> **Problem requirements**:
Gather every line in the entries below that contains the string "qCreatedBy". Matching is case-sensitive.

(Collection entries)
◆ ◆ ◆

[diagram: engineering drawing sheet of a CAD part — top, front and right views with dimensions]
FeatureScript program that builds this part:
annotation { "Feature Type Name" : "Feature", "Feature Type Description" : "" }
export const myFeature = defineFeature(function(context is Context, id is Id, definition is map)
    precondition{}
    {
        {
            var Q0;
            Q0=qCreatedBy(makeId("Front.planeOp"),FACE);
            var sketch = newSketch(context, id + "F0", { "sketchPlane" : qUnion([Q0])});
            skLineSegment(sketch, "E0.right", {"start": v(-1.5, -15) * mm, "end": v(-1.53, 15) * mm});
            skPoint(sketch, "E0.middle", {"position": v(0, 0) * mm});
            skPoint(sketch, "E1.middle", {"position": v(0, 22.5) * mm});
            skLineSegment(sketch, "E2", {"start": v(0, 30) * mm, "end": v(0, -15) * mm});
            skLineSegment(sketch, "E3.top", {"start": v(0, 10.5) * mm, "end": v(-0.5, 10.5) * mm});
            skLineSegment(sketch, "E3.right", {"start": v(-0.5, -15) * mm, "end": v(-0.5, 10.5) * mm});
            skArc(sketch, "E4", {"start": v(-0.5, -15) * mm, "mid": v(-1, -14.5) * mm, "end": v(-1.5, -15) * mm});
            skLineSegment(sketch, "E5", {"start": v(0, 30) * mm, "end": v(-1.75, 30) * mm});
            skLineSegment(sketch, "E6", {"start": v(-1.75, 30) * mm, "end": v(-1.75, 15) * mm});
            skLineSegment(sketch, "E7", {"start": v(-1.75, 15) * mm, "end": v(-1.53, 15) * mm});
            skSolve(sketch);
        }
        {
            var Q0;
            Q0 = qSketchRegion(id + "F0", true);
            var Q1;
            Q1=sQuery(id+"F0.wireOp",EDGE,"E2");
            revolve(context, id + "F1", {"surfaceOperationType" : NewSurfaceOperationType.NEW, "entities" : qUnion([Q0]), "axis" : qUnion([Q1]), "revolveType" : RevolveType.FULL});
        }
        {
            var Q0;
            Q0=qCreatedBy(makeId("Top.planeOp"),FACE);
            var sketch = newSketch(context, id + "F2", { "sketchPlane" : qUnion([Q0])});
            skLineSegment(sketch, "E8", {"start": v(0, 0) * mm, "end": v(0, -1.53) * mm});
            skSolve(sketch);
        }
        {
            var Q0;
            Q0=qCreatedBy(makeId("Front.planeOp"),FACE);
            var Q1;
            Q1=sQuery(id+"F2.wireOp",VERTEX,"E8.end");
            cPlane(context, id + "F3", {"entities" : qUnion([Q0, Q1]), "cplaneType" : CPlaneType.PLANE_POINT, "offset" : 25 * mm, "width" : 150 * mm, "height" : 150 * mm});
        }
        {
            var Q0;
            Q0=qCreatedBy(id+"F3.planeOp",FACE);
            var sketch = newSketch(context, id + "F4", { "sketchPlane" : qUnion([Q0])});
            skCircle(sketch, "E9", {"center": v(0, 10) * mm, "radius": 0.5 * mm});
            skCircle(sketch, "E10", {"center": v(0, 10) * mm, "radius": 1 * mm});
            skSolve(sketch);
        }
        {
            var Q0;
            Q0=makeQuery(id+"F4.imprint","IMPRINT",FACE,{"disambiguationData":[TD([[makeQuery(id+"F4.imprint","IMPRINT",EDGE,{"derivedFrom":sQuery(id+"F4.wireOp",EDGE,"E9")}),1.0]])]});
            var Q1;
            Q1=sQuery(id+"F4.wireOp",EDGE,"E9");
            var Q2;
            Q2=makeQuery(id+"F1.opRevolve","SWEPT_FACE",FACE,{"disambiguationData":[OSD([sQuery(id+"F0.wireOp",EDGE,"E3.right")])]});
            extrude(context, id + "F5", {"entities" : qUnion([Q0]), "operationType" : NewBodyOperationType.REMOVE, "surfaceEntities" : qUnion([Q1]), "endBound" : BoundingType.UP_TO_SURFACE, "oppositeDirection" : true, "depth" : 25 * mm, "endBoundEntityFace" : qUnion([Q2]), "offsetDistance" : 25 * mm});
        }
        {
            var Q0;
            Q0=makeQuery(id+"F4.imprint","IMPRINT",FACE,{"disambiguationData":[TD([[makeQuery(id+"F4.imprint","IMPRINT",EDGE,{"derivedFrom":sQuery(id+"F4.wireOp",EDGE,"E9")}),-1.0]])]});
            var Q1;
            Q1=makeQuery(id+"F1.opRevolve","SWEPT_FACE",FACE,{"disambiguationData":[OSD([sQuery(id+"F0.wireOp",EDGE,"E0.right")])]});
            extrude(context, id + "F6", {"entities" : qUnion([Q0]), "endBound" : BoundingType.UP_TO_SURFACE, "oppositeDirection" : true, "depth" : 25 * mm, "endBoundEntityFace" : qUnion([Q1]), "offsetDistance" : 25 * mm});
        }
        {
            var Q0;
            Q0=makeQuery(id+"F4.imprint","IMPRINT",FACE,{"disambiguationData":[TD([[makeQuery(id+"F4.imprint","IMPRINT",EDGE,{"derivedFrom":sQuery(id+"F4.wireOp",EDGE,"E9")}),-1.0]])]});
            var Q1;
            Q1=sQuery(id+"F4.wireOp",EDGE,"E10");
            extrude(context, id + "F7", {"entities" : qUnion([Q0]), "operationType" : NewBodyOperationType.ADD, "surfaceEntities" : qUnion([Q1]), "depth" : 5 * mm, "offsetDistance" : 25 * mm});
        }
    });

◆ ◆ ◆

> **Result of this exercise**:
            Q0=qCreatedBy(makeId("Front.planeOp"),FACE);
            Q0=qCreatedBy(makeId("Top.planeOp"),FACE);
            Q0=qCreatedBy(makeId("Front.planeOp"),FACE);
            Q0=qCreatedBy(id+"F3.planeOp",FACE);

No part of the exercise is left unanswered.